Snowpack in Colorado's high mountains serves as a natural reservoir, holding water until spring when rising temperatures melt snow and send water into streams and rivers.
KANSAS CITY, MO
Pig farmers provide 40K servings of pork
To kick off its national forum meeting, the pork industry announced that nearly 40,000 servings of pork will be donated to Harvesters – The Community Food Network. The donation, made by Prairie Fresh® Pork on behalf of attendees at the industry’s annual meeting, will help fight food insecurity in the Kansas City area.
“Helping to fight food insecurity in our local communities and across the United States is important to all pig farmers,” said David Newman, president of the National Pork Board and a pig farmer representing Arkansas. “The donation allows us to live out our We Care commitment during Pork Forum while providing safe and nutritious pork to those in need right here in Kansas City.”
Harvesters serves a 26-county area, including Kansas City, where one in eight individuals is food insecure.
Perdue names 16 more North Dakota counties as disaster areas
U.S. Agriculture Secretary Sonny Perdue has designated 16 North Dakota counties as natural disaster areas due to extreme weather last year ranging from drought to excessive moisture.
The announcement, combined with a disaster designation issued in November, means that all of North Dakota's 53 counties are now disaster areas, meaning farmers and farm-related businesses statewide are eligible to apply for federal emergency loans, the Bismarck Tribune reported.
The U.S. Department of Agriculture says for farmers and ranchers, the loans can be used to replace needed equipment or livestock, reorganize a farming operation or refinance.
Last fall's designation came after the wettest September on record for North Dakota, according to the National Weather Service. The wet weather and an historic early October snowstorm put a halt to harvest and led to flooding in some areas. President Donald Trump also issued a disaster declaration.
Perdue's designation this week covers excessive snow, excessive moisture and flooding, but it also factors in high winds, hail, and drought. Many northern counties were extremely dry last summer.

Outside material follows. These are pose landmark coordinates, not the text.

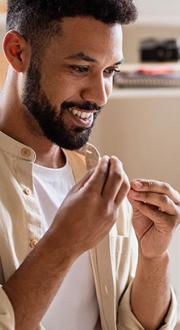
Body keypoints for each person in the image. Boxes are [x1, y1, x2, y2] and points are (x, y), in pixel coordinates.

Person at [0, 0, 179, 329]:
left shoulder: (101, 185)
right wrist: (64, 243)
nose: (100, 95)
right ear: (17, 52)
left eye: (110, 71)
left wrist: (153, 258)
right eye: (80, 68)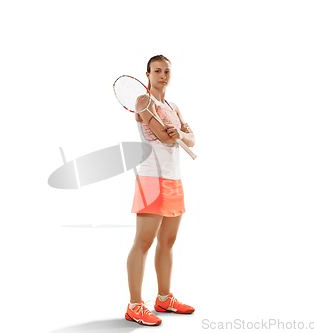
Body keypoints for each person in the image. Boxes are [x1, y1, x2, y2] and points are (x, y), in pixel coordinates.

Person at [125, 55, 196, 326]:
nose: (162, 75)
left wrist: (180, 132)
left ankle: (164, 298)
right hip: (151, 180)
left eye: (166, 71)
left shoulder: (173, 106)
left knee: (168, 241)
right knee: (143, 243)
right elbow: (167, 136)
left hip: (173, 179)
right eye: (157, 71)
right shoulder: (144, 102)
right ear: (148, 74)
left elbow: (190, 137)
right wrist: (178, 132)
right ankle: (134, 305)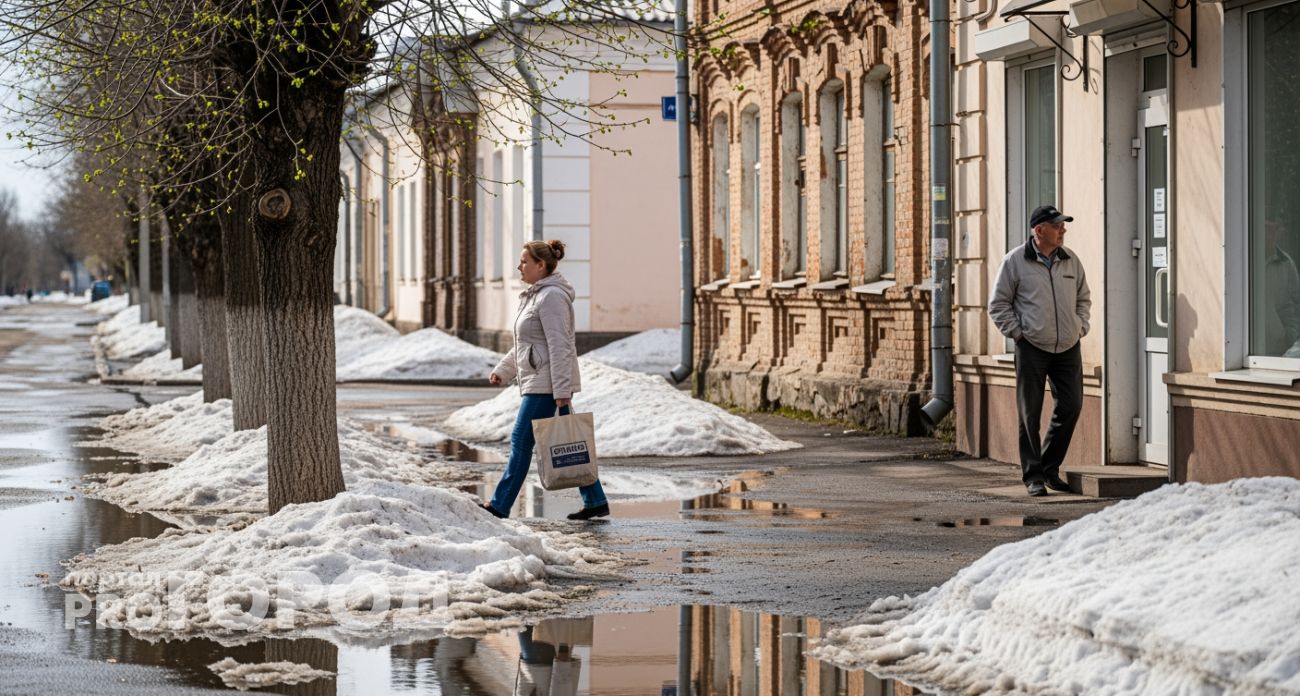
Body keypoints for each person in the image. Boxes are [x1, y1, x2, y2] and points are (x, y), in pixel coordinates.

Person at [482, 239, 610, 521]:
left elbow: (560, 345)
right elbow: (525, 343)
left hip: (547, 383)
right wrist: (503, 370)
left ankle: (499, 506)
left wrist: (562, 390)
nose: (519, 266)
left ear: (541, 266)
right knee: (570, 441)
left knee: (520, 440)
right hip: (539, 380)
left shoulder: (551, 296)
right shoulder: (535, 295)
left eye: (524, 261)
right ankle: (595, 499)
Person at [989, 205, 1092, 497]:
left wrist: (1079, 327)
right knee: (1029, 413)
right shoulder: (1015, 262)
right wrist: (1019, 334)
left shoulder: (1071, 260)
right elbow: (998, 305)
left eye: (1063, 225)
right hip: (1032, 346)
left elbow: (1083, 299)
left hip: (1068, 347)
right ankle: (1033, 476)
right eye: (1057, 225)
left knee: (1071, 406)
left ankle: (1049, 468)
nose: (1063, 229)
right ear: (1039, 230)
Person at [1262, 221, 1300, 357]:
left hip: (1279, 350)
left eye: (1273, 230)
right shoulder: (1244, 259)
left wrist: (1290, 336)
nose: (1269, 235)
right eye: (1266, 229)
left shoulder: (1286, 263)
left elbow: (1294, 303)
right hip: (1247, 352)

Meat donations top 28K lbs.
Exhibitors at the Annual Meat Conference , co-hosted by FMI, The Food Industry Association and the North American Meat Institute (Meat Institute), last week in Nashville, Tennessee, donated 28,000 pounds of meat and poultry products to The Nashville Food Project , a nonprofit that seeks to increase access to healthy foods in homeless and working poor communities across Davidson County, Tennessee.
The donation will provide 90,000 meals over six months.

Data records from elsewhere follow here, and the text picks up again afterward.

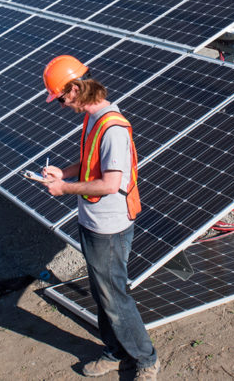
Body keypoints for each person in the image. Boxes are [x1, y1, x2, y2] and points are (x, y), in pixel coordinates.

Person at [37, 55, 160, 380]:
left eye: (61, 98)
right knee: (101, 291)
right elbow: (91, 163)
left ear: (76, 88)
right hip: (91, 220)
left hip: (110, 227)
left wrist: (64, 188)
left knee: (114, 296)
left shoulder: (112, 127)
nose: (62, 104)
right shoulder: (92, 119)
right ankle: (116, 351)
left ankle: (146, 360)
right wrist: (62, 173)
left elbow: (110, 182)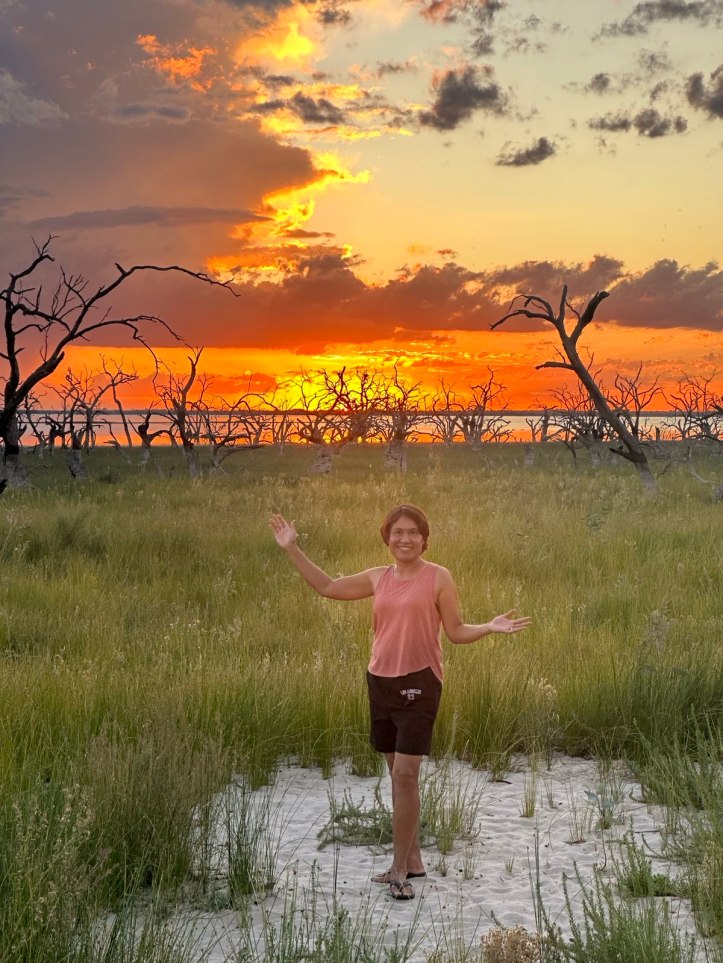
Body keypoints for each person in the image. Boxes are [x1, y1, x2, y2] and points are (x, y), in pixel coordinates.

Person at [269, 504, 531, 901]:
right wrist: (291, 548)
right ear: (386, 538)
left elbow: (456, 632)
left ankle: (397, 871)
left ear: (424, 538)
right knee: (397, 775)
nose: (404, 539)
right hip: (380, 682)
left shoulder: (438, 577)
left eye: (412, 533)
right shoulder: (378, 577)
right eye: (397, 533)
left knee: (406, 775)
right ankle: (414, 861)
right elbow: (327, 586)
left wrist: (489, 627)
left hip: (420, 683)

An EF-4 tornado and related storms struck the Nashville area while the Meat Conference was held at the Gaylord Opryland Resort and Convention Center. The storms killed 25 people and devastated many surrounding communities.
Gold Leaf acquires 1,850-acre almond orchard
Gold Leaf Farming has announced the acquisition of 1,850 acres of producing almonds located along the westside of the San Joaquin Valley. According to PRNewswire, the Seller was a multi-generational family partnership with a long history of farming in California. The Mendrin Group served as exclusive advisor to the Seller in the transaction to Gold Leaf Farming.
"As younger growers, we aim to build on the success of past generations of California farmers while leveraging technology and sustainable practices wherever possible," said Brandon Rebiero of Gold Leaf Farming.
"The market for almond and pistachio orchards in California is strong, with the number of buyers easily outnumbering quality orchards available to purchase," stated Al & Josh Mendrin of The Mendrin Group.